105D. Identifying unlawfully acquired property.—(1) The Court shall, under sub-section (1), or on receipt of a letter of request under sub-section

(3) of section 105C, direct any police officer not below the rank of Sub-Inspector of Police to take all steps necessary for tracing and identifying such property.

(2) The steps referred to in sub-section

(1) may include any inquiry, investigation or survey in respect of any person, place, property, assets, documents, books of account in any bank or public financial institutions or any other relevant matters.

(3) Any inquiry, investigation or survey referred to in sub-section

(2) shall be carried out by an officer mentioned in sub-section

(1) in accordance with such directions issued by the said Court in this behalf.

New law
BNSS §116
Identifying unlawfully acquired property.

116.

(1) The Court shall, under sub-section (1), or on receipt of a letter of request under sub-section

(3) of section 115, direct any police officer not below the rank of Sub-Inspector of Police to take all steps necessary for tracing and identifying such property.
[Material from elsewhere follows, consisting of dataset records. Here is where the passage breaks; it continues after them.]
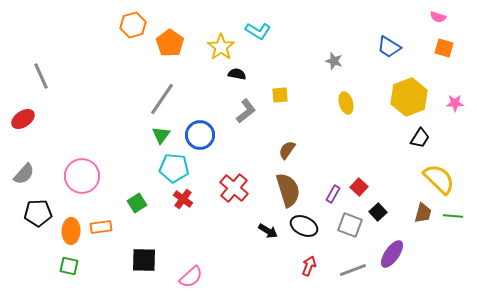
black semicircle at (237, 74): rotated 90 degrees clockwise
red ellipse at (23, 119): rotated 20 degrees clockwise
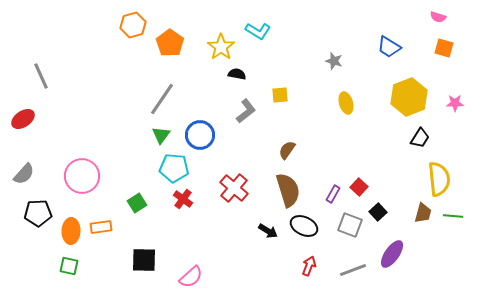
yellow semicircle at (439, 179): rotated 40 degrees clockwise
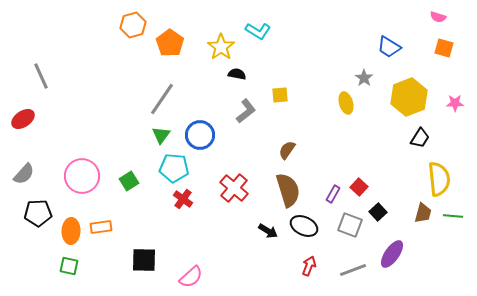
gray star at (334, 61): moved 30 px right, 17 px down; rotated 18 degrees clockwise
green square at (137, 203): moved 8 px left, 22 px up
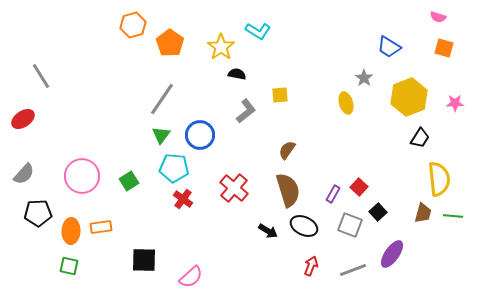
gray line at (41, 76): rotated 8 degrees counterclockwise
red arrow at (309, 266): moved 2 px right
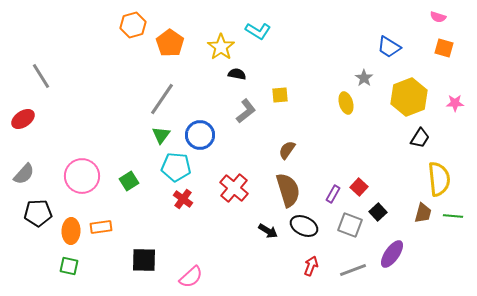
cyan pentagon at (174, 168): moved 2 px right, 1 px up
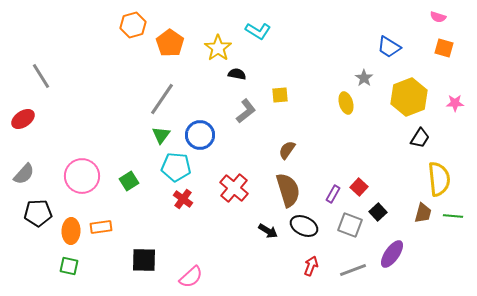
yellow star at (221, 47): moved 3 px left, 1 px down
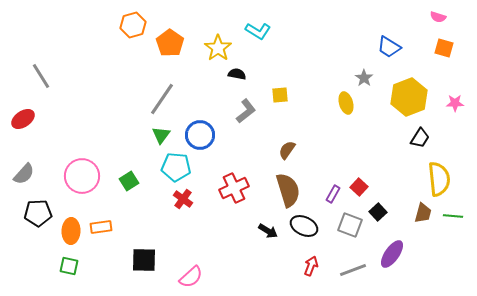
red cross at (234, 188): rotated 24 degrees clockwise
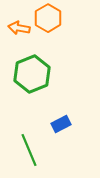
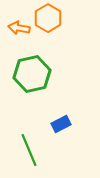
green hexagon: rotated 9 degrees clockwise
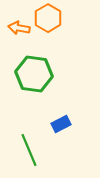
green hexagon: moved 2 px right; rotated 21 degrees clockwise
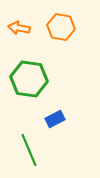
orange hexagon: moved 13 px right, 9 px down; rotated 20 degrees counterclockwise
green hexagon: moved 5 px left, 5 px down
blue rectangle: moved 6 px left, 5 px up
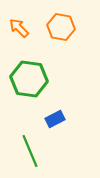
orange arrow: rotated 35 degrees clockwise
green line: moved 1 px right, 1 px down
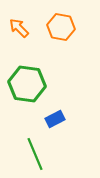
green hexagon: moved 2 px left, 5 px down
green line: moved 5 px right, 3 px down
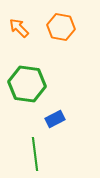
green line: rotated 16 degrees clockwise
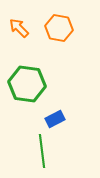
orange hexagon: moved 2 px left, 1 px down
green line: moved 7 px right, 3 px up
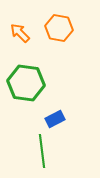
orange arrow: moved 1 px right, 5 px down
green hexagon: moved 1 px left, 1 px up
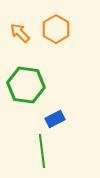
orange hexagon: moved 3 px left, 1 px down; rotated 20 degrees clockwise
green hexagon: moved 2 px down
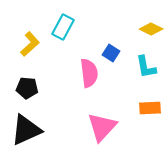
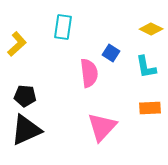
cyan rectangle: rotated 20 degrees counterclockwise
yellow L-shape: moved 13 px left
black pentagon: moved 2 px left, 8 px down
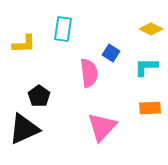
cyan rectangle: moved 2 px down
yellow L-shape: moved 7 px right; rotated 40 degrees clockwise
cyan L-shape: rotated 100 degrees clockwise
black pentagon: moved 14 px right; rotated 30 degrees clockwise
black triangle: moved 2 px left, 1 px up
(2) The steps referred to in sub-section

(1) may include any inquiry, investigation or survey in respect of any person, place, property, assets, documents, books of account in any bank or public financial institutions or any other relevant matters.

(3) Any inquiry, investigation or survey referred to in sub-section

(2) shall be carried out by an officer mentioned in sub-section

(1) in accordance with such directions issued by the said Court in this behalf.

What changedAI-inferred

Assistance in relation to attachment, etc..

Old position

CrPC 105D is concerned with Identifying unlawfully acquired property. Identifying unlawfully acquired property

New position

BNSS 114 preserves the framework with drafting modernisations as required by the new code. Topic: securing transfer of persons.. Where a Court in India, in relation to a criminal matter, desires that a warrant for arrest of any person to attend or produce a document or other thing issued by it shall be executed in any place in a contracting State, it shall send such

BNSS 114 (securing transfer of persons.) preserves the framework of CrPC 105D. BNSS 114 retains the operative provisions in substantively the same form, with drafting modernisation and structural updates as required by the new code. BNSS 114 text: Where a Court in India, in relation to a...
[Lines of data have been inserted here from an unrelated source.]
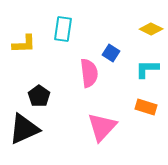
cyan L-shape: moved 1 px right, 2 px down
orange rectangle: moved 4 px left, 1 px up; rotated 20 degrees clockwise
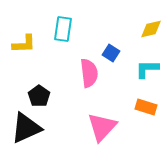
yellow diamond: rotated 40 degrees counterclockwise
black triangle: moved 2 px right, 1 px up
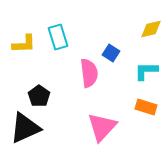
cyan rectangle: moved 5 px left, 8 px down; rotated 25 degrees counterclockwise
cyan L-shape: moved 1 px left, 2 px down
black triangle: moved 1 px left
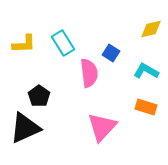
cyan rectangle: moved 5 px right, 6 px down; rotated 15 degrees counterclockwise
cyan L-shape: rotated 30 degrees clockwise
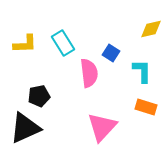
yellow L-shape: moved 1 px right
cyan L-shape: moved 4 px left; rotated 60 degrees clockwise
black pentagon: rotated 25 degrees clockwise
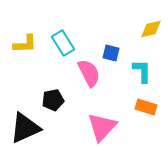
blue square: rotated 18 degrees counterclockwise
pink semicircle: rotated 20 degrees counterclockwise
black pentagon: moved 14 px right, 4 px down
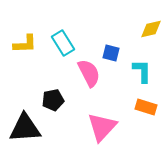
black triangle: rotated 20 degrees clockwise
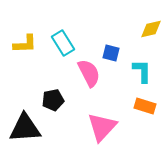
orange rectangle: moved 1 px left, 1 px up
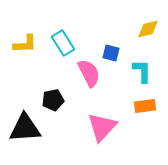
yellow diamond: moved 3 px left
orange rectangle: rotated 25 degrees counterclockwise
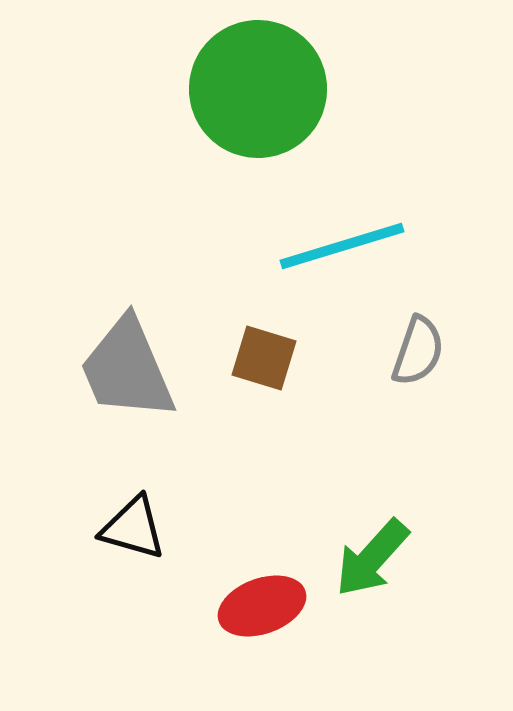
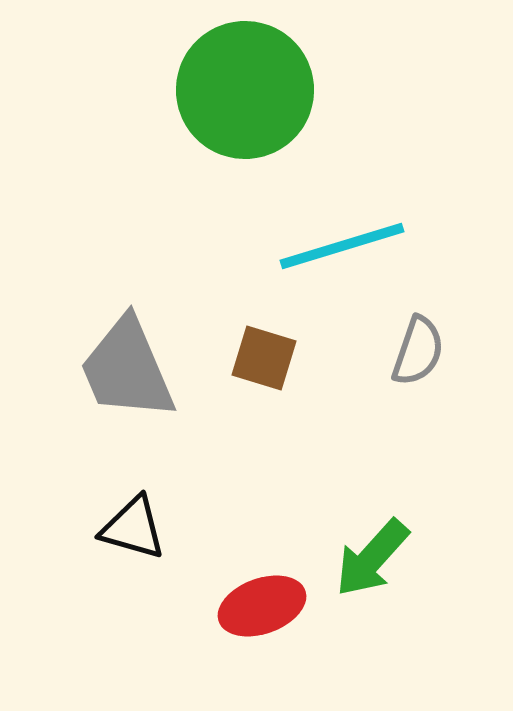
green circle: moved 13 px left, 1 px down
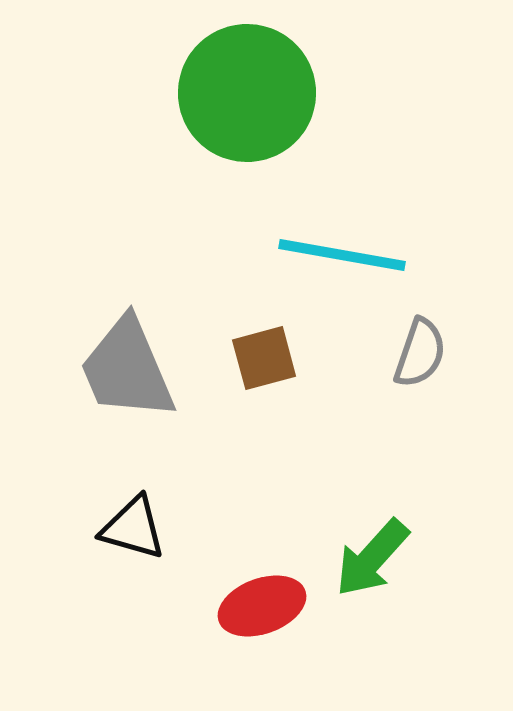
green circle: moved 2 px right, 3 px down
cyan line: moved 9 px down; rotated 27 degrees clockwise
gray semicircle: moved 2 px right, 2 px down
brown square: rotated 32 degrees counterclockwise
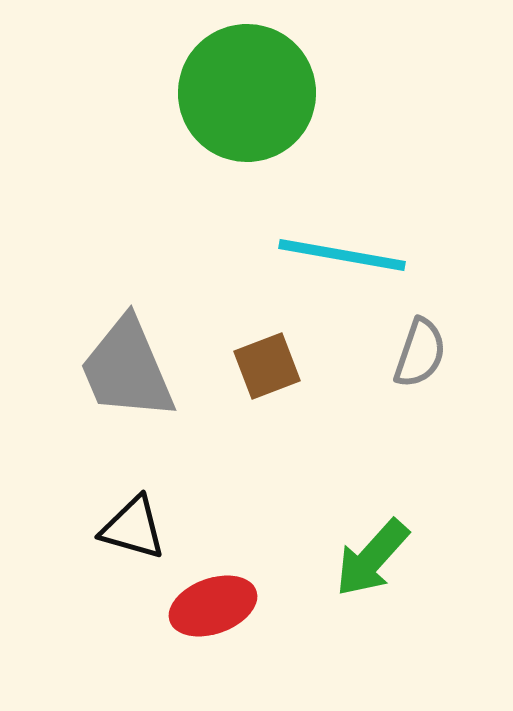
brown square: moved 3 px right, 8 px down; rotated 6 degrees counterclockwise
red ellipse: moved 49 px left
Editorial deltaAI-indicated (source-linked)

BNSS-116 reproduces the operative content of CRPC-105D (Identifying unlawfully acquired property) with text-overlap 0.93 on the supplied bare-act extracts. The original PRS-chart-based pairing (BNSS-114) appears to have been a parsing artifact: text-comparison shows that destination has a different topic. The corrected pairing reflects the actual section-content correspondence. Cross-references may need to be remapped per locked doctrine #11.

Transitional note (repeal & savings)

For matters initiated before 1 July 2024, CrPC 105D continues to apply. For matters from that date forward, BNSS 114 applies. The transition is governed by the repeal-and-savings clause in the new code (BNS 358 / BNSS 531 / BSA 170 as the case may be); pending proceedings under the old code carry forward unaffected.

Frequently asked

BNSS 114 (securing transfer of persons.). The relationship is classified as substantively_same — see the change-note above for the textual delta.

Sources

Cite this page

Newlaws.in, CRPC §105D → BNSS §116 Mapping Page, last updated 2026-05-01, accessed 2026-06-12, https://newlaws.in/crpc/105D.

Compiled using AI-assisted tools · Source-linked · Last updated 2026-05-01

Not legal advice. Verify against the bare act and consult a qualified advocate for any specific matter.